Marie did not have to look to know that both of her fellow Marines had dropped their hands onto their side arms. She wished she had gotten her own as well, though she knew that making a show of retrieving it would have only added to the tension of the moment.
The first man spoke again. “They’ll help us, Steve. Give the woman a chance.”
The truth was that she did not know if they would or not. So far the Aircraft Commander seemed set to find airfields as remote as possible, probably to minimize their contact with others. She too had seen the what was left of of those caught out in the dust, but she had managed to push those images from her mind.
Steve shot back. “We don’t have time to talk about this with majors or generals or admirals. The next wave is going to hit any minute now and we’ve no idea if we’ll get back to the shelter, what’s left of it, before the cloud gets here.”
Marie nodded turned towards Frias. She spoke firmly and loud enough that everyone gathered could hear. “No one boards the plane until we have the Major’s go-ahead. No one.”
He nodded his understanding and released the strap holding his sidearm tight in its holster to make his point. Marie wished that he had not made the gesture, the last thing they needed was a full-force brawl on the exit ramp. She strode the length of the plane back up to the flight deck. She should have a headset on and was annoyed at herself for having neglected it thus far. She still had to do a pre-flight walk; it was unlikely to be an option at the pace events were unfolding. Lt. Sobal was awake now and managing the third pilot’s station.

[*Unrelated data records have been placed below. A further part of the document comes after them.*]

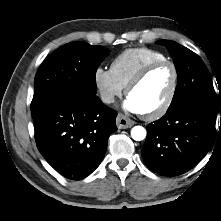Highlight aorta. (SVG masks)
Here are the masks:
<instances>
[{
	"label": "aorta",
	"mask_w": 221,
	"mask_h": 221,
	"mask_svg": "<svg viewBox=\"0 0 221 221\" xmlns=\"http://www.w3.org/2000/svg\"><path fill=\"white\" fill-rule=\"evenodd\" d=\"M131 137L135 141H141L146 137V130L142 126H134L131 130Z\"/></svg>",
	"instance_id": "aorta-1"
}]
</instances>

Thompson turned around to look back at Marie.
Marie started to respond and was cut off by the whine of the aircraft’s APU spinning up, the noise forcing her to reach for a headset finally and plug it in. “About two hundred civilians. Sounds like their shelter here is running out of supplies and they want a lift somewhere safe. About a dozen are armed with clubs and don’t sound like they’ll take no for an answer.”
Lt. Regal spoke up. “We can fire up the engines whenever you’re ready, Sir.”

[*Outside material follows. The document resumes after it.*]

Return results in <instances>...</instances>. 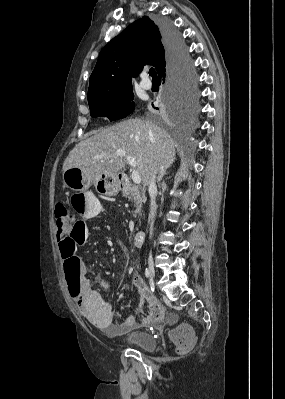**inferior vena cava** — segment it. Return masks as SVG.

“Start them up,” Thompson answered. He looked back at Marie. “Gunny, we both know there isn’t room for that many people and we don’t have time to debate it with them. Do your best to-”
His words were cut off as a thunderous roar sounded around the craft. The night sky was lit with an orange light as bright as day as a meteor broke through the atmosphere and streaked overhead. They had been airborne when the first meteors hit but she had seen them streak through the sky near them. This was the first she had seen one from the ground. Lt. Regal ducked to watch it blaze over them and out of sight. Marie, too, felt her knees bend as she lowered herself to watch it pass. As it disappeared out of sight she turned back to receive her orders. Regal nodded his head as he counted silently, before the deafening sound of the impact reached them, driving home with it the need to move before the cloud of dust it surely had created reached the airstrip. “Thirty eight seconds,” he reported. It had felt like an eternity between the flash and the thunderous report, audible over the growing roar of engine number three as it began its rotations.

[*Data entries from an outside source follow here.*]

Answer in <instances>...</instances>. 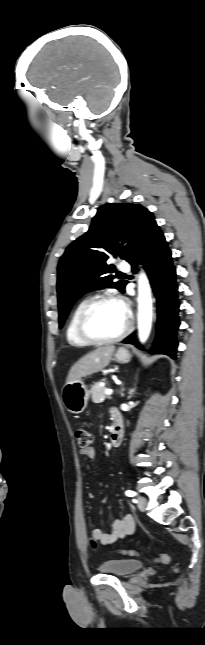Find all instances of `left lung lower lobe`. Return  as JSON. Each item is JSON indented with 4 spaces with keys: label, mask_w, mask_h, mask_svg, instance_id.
I'll return each mask as SVG.
<instances>
[{
    "label": "left lung lower lobe",
    "mask_w": 205,
    "mask_h": 645,
    "mask_svg": "<svg viewBox=\"0 0 205 645\" xmlns=\"http://www.w3.org/2000/svg\"><path fill=\"white\" fill-rule=\"evenodd\" d=\"M137 262L144 265L157 299V333L152 353L167 354L176 358V331L180 325L176 269L172 263L171 251L156 222L149 227L135 256L129 262L133 270H137ZM123 342L140 347L135 335H130Z\"/></svg>",
    "instance_id": "obj_1"
}]
</instances>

The major turned back to his main instruments. "We’ve got less then ten to get ahead of that. Time to go. Gunny, man your station. Let’s get the ramp up."
The ambient noise grew as another engine began to spin..
"What about the civilians?"
"Two hundred of them?"
Major Thompson swore. It was the first time she had ever heard the senior officer use profanity. "Take twenty. They’ve got until we get all four props going to sort it out, then I’m closing the ramp.” He did not look back at her, but instead watched out the side window was the number two engine began to spin up to speed.
She knew they were rushing the checklists. The meteor pass overhead put them all on the clock and accentuated the need to be airborne before the dust cloud reached them. At the least it required buttoning up the plane and pressurizing it. She turned back into the cargo area. The roar of the engines did little to move the crowd. They were taking steps forward now, the order of having one speak on behalf of all of them was gone as they all shouted to be allowed aboard. Corporals Frias and Cable had taken a step back into the plane, their free hands outstretched towards the mob.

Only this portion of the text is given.